Las puertas del Palacio de Cantera fueron quemadas, los vitrales rotos a palos, los muros pintados con grafiti y consignas llenas de resentimiento, indignación impotencia y rabia…una rabia no solo dirigida a los hombres, sino a una sociedad ciega, sorda e indolente ante la problemática atroz que sufren las mujeres por y a consecuencia de los males ancestrales de exclusión, desigualdad y violencia. Pero, los lugares públicos son y pertenecen también a las mujeres, a los niños y niñas, a los hombres buenos y malos, son patrimonio de todos y es el deber de la autoridad salvaguardarlos.
El gobernador amaneció “consternado” según sus propias palabras y difundió un mensaje por todos los medios diciendo que quienes vandalizaron estos lugares tendrán que responder por sus actos, pero dijo también que el pagará la reparación de los daños “con dineros de su propia bolsa”. Y sí, el gobernador sabe que la crítica contra su tolerancia ante el vandalismo tendría fundamento. Una cosa es respetar la libre expresión y el derecho a manifestarse y otra muy distinta es permitir el vandalismo y la destrucción de los lugares públicos. El hecho sentaría el precedente de que todo aquel o aquella que destroce un lugar publico para descargar su furia, podría hacerlo sin mayores consecuencias.
Pero hay que considerar que Samuel es joven, y al igual que en esa cabellera de alfombra fina que tiene sobre la cabeza, el gobernador no tiene un pelo de tonto. Pagar por la reparación de los daños no es gran cosa en comparación con el precio político que hubiera tenido para él y su gobierno implementar cualquier medida para contener a la turba enardecida. Queda claro que la línea que diferencia la libre expresión y la manifestación, del vandalismo furibundo y la destrucción, se ha borrado debido a que el precio político de actuar como autoridad para contener es más alto que el costo de haber permitido y tolerado esos excesos. Ya fuera por conveniencia propia o por compasión ajena, Samuel decidió aguantar y pagar el mejor precio…es decir, lo menos caro.
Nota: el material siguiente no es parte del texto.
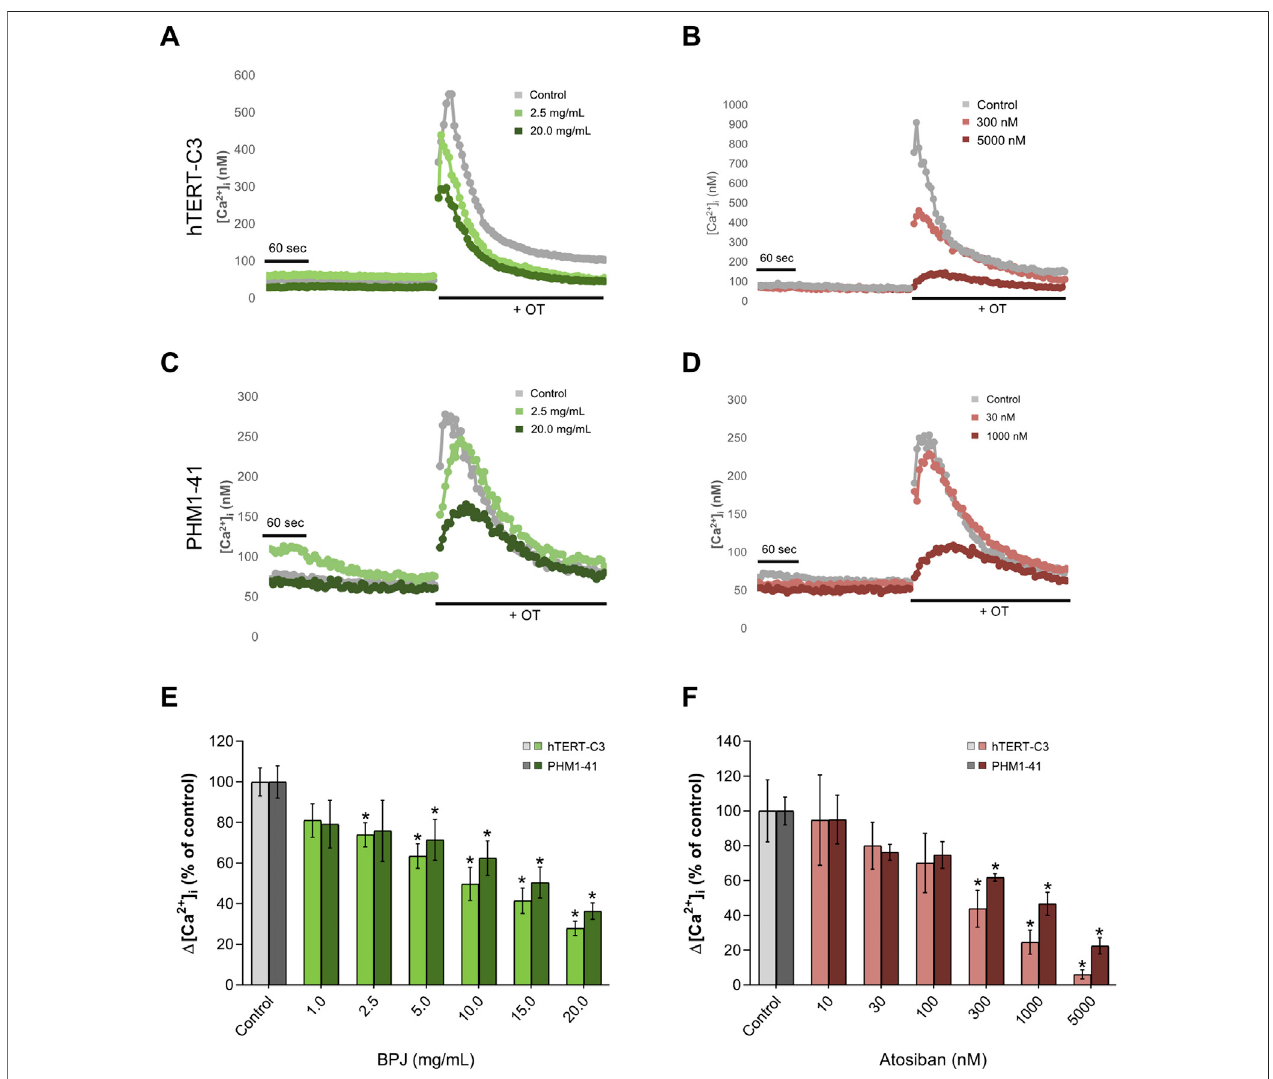
FIGURE3| ComparisonbetweentheeffectsofBPJandatosibanonOT-inducedriseof[Ca 2+ ] i inmyometrialcelllines.Time-courseofOT-induced[Ca 2+ ] i response in hTERT-C3 (A, B) and PHM1-41 (C, D) cells when pre-incubated in the absence (a-d, grey lines) or in the presence of BPJ (A, C) or atosiban (B, D) [Ca 2+ ] i was measured for 4 min before stimulation with 100 nM OT. Data shown are from one representative experiment. Concentration-dependent effect of BPJ (E) or atosiban (F) on the oxytocin-induced [Ca 2+ ] i increase in hTERT-C3 (lighter color) and PHM1-41 (darker color) cells. Values represent themean ± SEM of 4 (PHM1-41) or 6 (hTERT-C3) independent experiments performed in quadruplicate and are expressed as percentage of control; * p < 0.05.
Cabe decir para concluir, que Samuel pudo haber tolerado y aun así no haberse comprometido a pagar de su bolsillo el costo por la reparación de los daños. Si decidió hacerlo fue motu propio o por un acto público de contrición. De todos modos, el gobernador tenía claro que de haber actuado en el momento le hubiese resultado peor: le hubiera salido más caro el remedio que la enfermedad, y más pesado el caldo que las albóndigas.